The 411 on Revenue Ruling

When it comes to understanding the legal side of things, one concept to be aware of is “revenue ruling.” Generally, the IRS releases revenue rulings to interpret or clarify the meaning of U.S. tax law, most commonly the Internal Revenue Code. Revenue rulings are official IRS pronouncements; they explain how the law is applied in specific circumstances. They also provide guidance on a variety of topics and provide a basis for accurately predicting taxpayer obligations.

When the IRS issues a revenue ruling, it applies prospectively from the date of its release. Such rulings may be a helpful reference when taxpayers are planning their affairs or considering tax strategies. Because revenue rulings are binding, taxpayers may rely upon them when filing their taxes.

In addition to being ruled on by the IRS, revenue rulings can also be litigated in court. When a court does rule on a revenue matter, it is customary for the IRS to update the existing revenue ruling with the court ruling. This is done in order to provide clarity and guidance for future reference.

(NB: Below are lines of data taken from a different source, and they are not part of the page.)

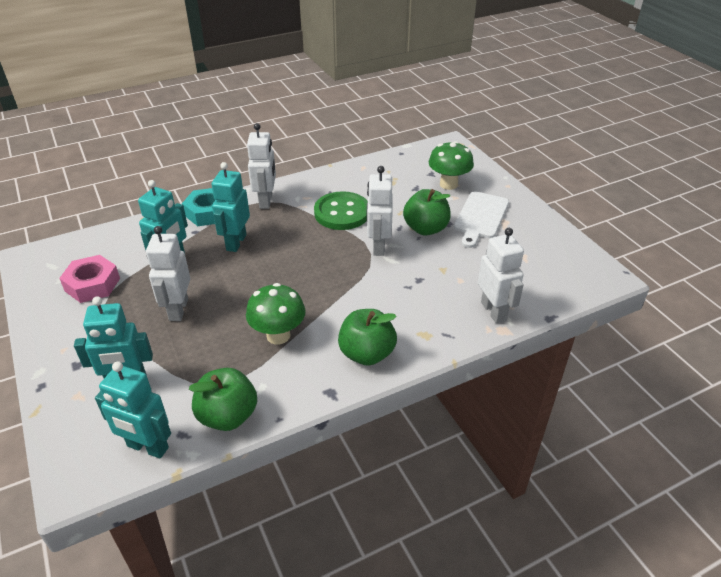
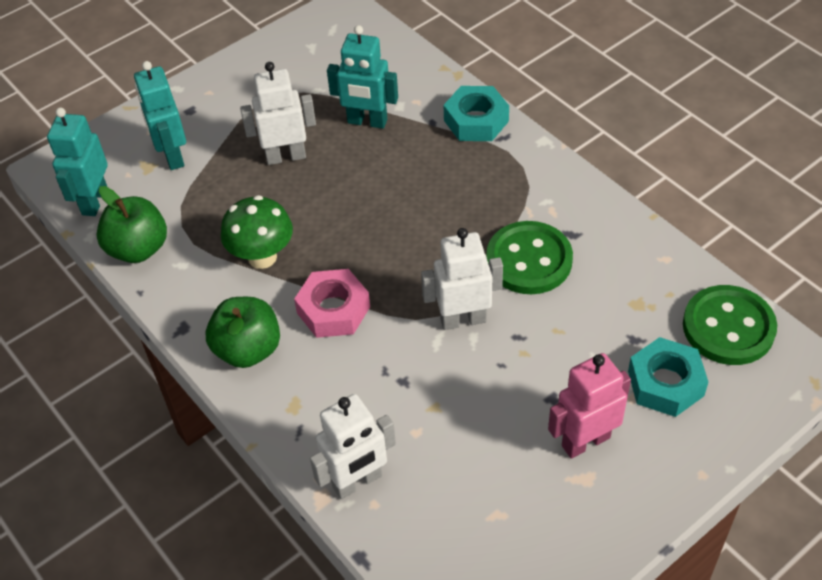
camera: 80 degrees right, 10 degrees up
pink nut [59,255,120,303] -> pink nut moved to [294,269,370,338]
turquoise robot [211,162,250,252] -> none
white robot [247,123,276,209] -> none
green apple [403,189,451,236] -> none
green mushroom [429,141,474,190] -> turquoise nut [628,337,708,417]
white cutting board [454,191,509,248] -> pink robot [548,353,631,459]
none -> green button [683,285,777,365]

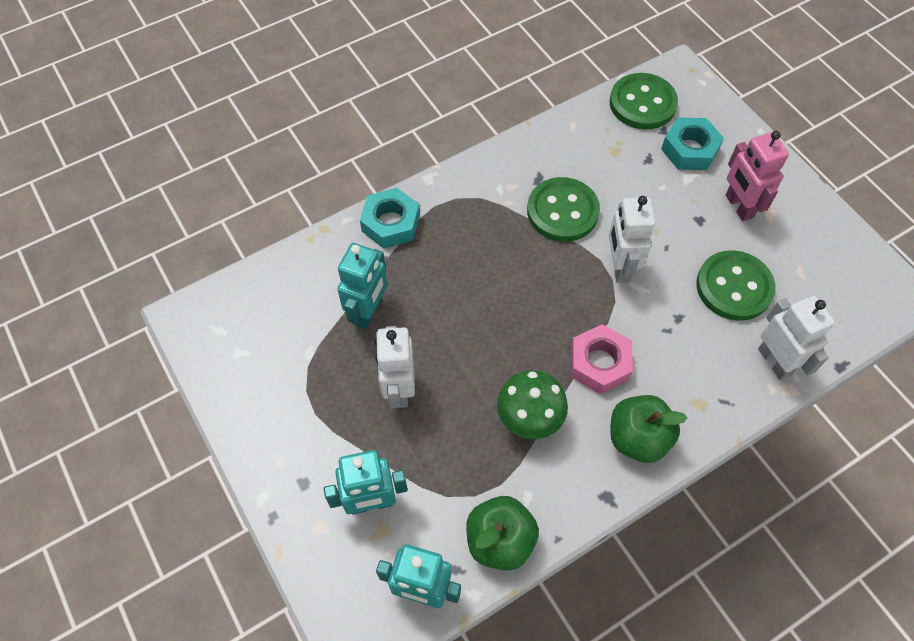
camera: 85 degrees left, 10 degrees up
none -> green button [696,250,776,321]

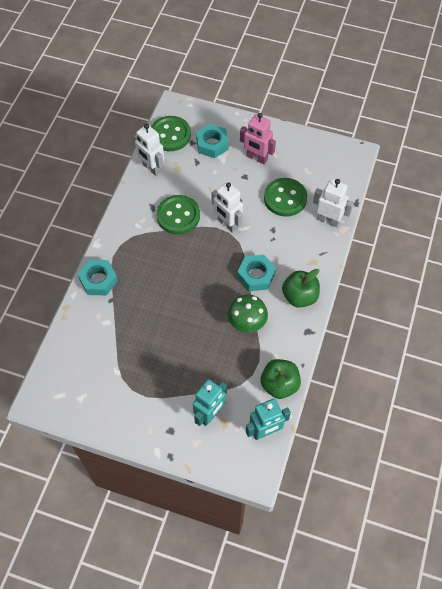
camera: 40 degrees left, 0 degrees up
turquoise robot [337,243,387,329] -> none
white robot [375,326,415,408] -> white robot moved to [133,124,164,176]
pink nut [571,324,633,394] -> turquoise nut [237,255,276,291]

Examples of Revenue Rulings

To give you a better understanding of what comprises a revenue ruling, let’s look at some examples. Revenue Rulings 2001-1 and 2001-2, for instance, say that dividends declared by homeowners’ associations are to be treated as income for federal income tax purposes. Another example is Revenue Ruling 2003-17, which clarified the deductibility of certain fees and expenses associated with self-directed 401k plans.

Generally, revenue rulings provide helpful information on how the IRS interprets a given law, as well as any potential consequences or penalties if an individual or business fails to comply. If you’re ever in doubt about a tax law or regulation, it’s a good idea to check a revenue ruling on the IRS website to get clarification and certainty.